§ Requirement
Leave out the lines before the one with "Under New or"; output that line and all remaining lines of the records exactly.

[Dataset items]
- Opening Delimiter -

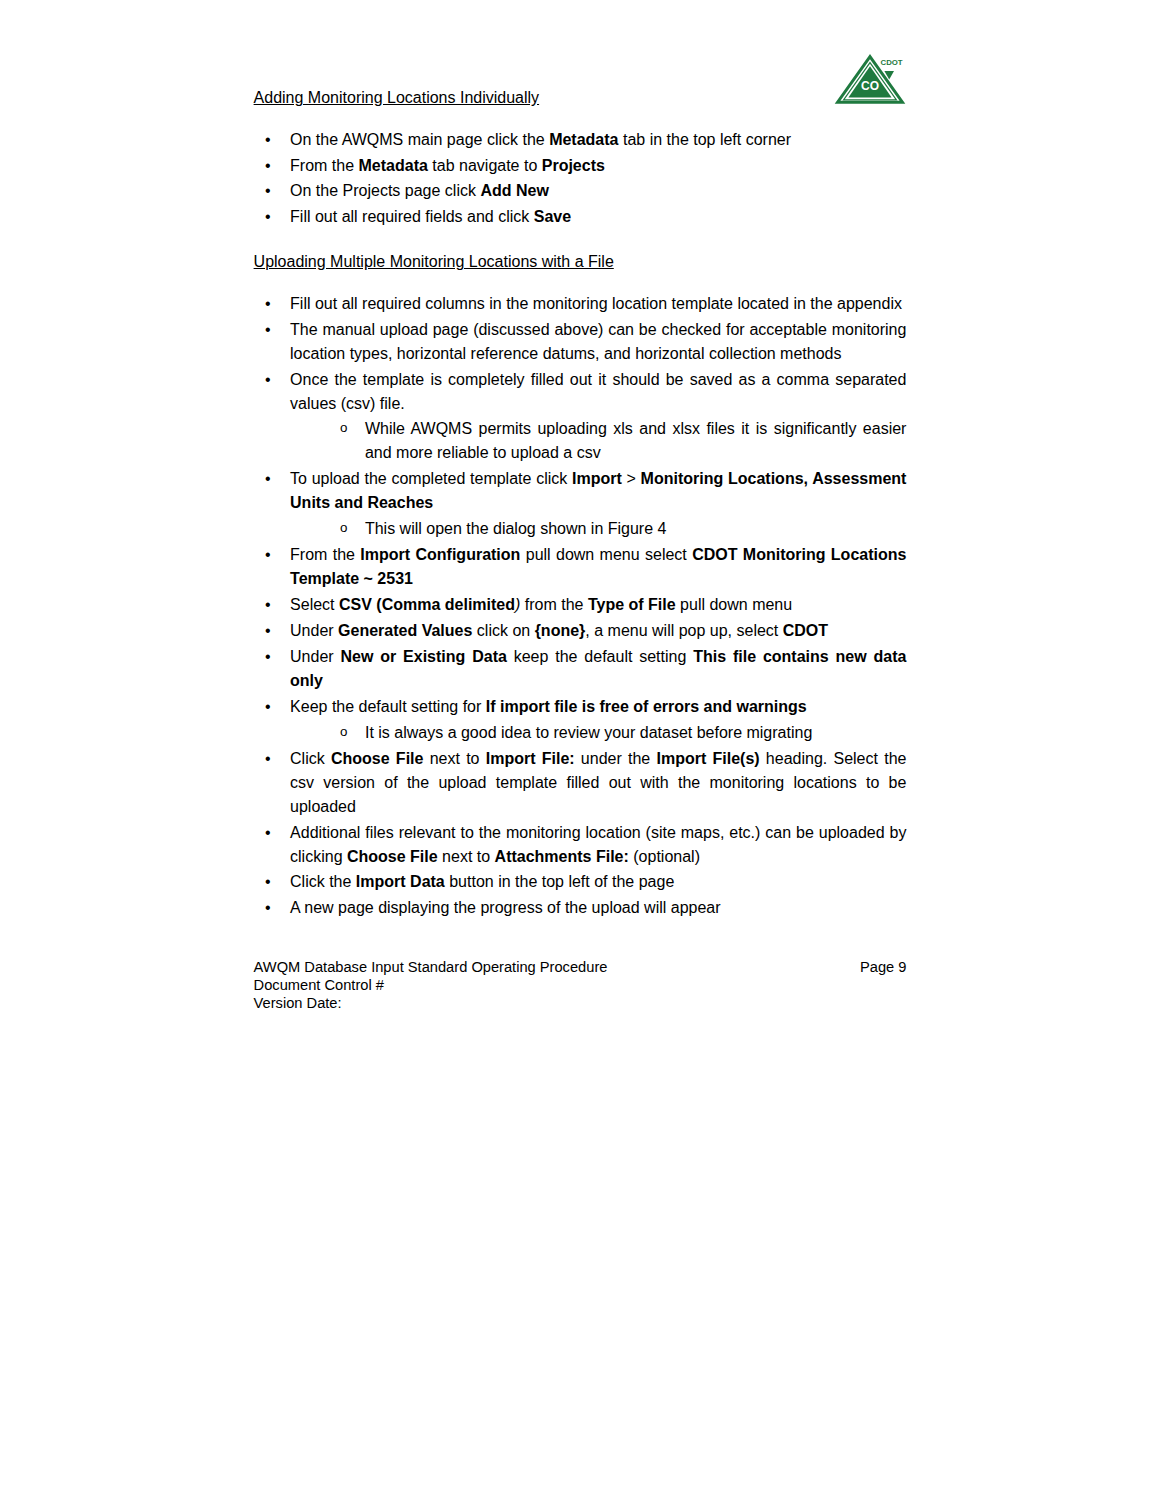CO CDOT
Adding Monitoring Locations Individually
On the AWQMS main page click the Metadata tab in the top left corner
From the Metadata tab navigate to Projects
On the Projects page click Add New
Fill out all required fields and click Save
Uploading Multiple Monitoring Locations with a File
Fill out all required columns in the monitoring location template located in the appendix
The manual upload page (discussed above) can be checked for acceptable monitoring location types, horizontal reference datums, and horizontal collection methods
Once the template is completely filled out it should be saved as a comma separated values (csv) file.
While AWQMS permits uploading xls and xlsx files it is significantly easier and more reliable to upload a csv
To upload the completed template click Import > Monitoring Locations, Assessment Units and Reaches
This will open the dialog shown in Figure 4
From the Import Configuration pull down menu select CDOT Monitoring Locations Template ~ 2531
Select CSV (Comma delimited) from the Type of File pull down menu
Under Generated Values click on {none}, a menu will pop up, select CDOT
Under New or Existing Data keep the default setting This file contains new data only
Keep the default setting for If import file is free of errors and warnings
It is always a good idea to review your dataset before migrating
Click Choose File next to Import File: under the Import File(s) heading. Select the csv version of the upload template filled out with the monitoring locations to be uploaded
Additional files relevant to the monitoring location (site maps, etc.) can be uploaded by clicking Choose File next to Attachments File: (optional)
Click the Import Data button in the top left of the page
A new page displaying the progress of the upload will appear
Page 9 AWQM Database Input Standard Operating Procedure
Document Control #
Version Date:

- Closing Delimiter -

§ Output of the task
Under New or Existing Data keep the default setting This file contains new data only
Keep the default setting for If import file is free of errors and warnings
It is always a good idea to review your dataset before migrating
Click Choose File next to Import File: under the Import File(s) heading. Select the csv version of the upload template filled out with the monitoring locations to be uploaded
Additional files relevant to the monitoring location (site maps, etc.) can be uploaded by clicking Choose File next to Attachments File: (optional)
Click the Import Data button in the top left of the page
A new page displaying the progress of the upload will appear
Page 9 AWQM Database Input Standard Operating Procedure
Document Control #
Version Date:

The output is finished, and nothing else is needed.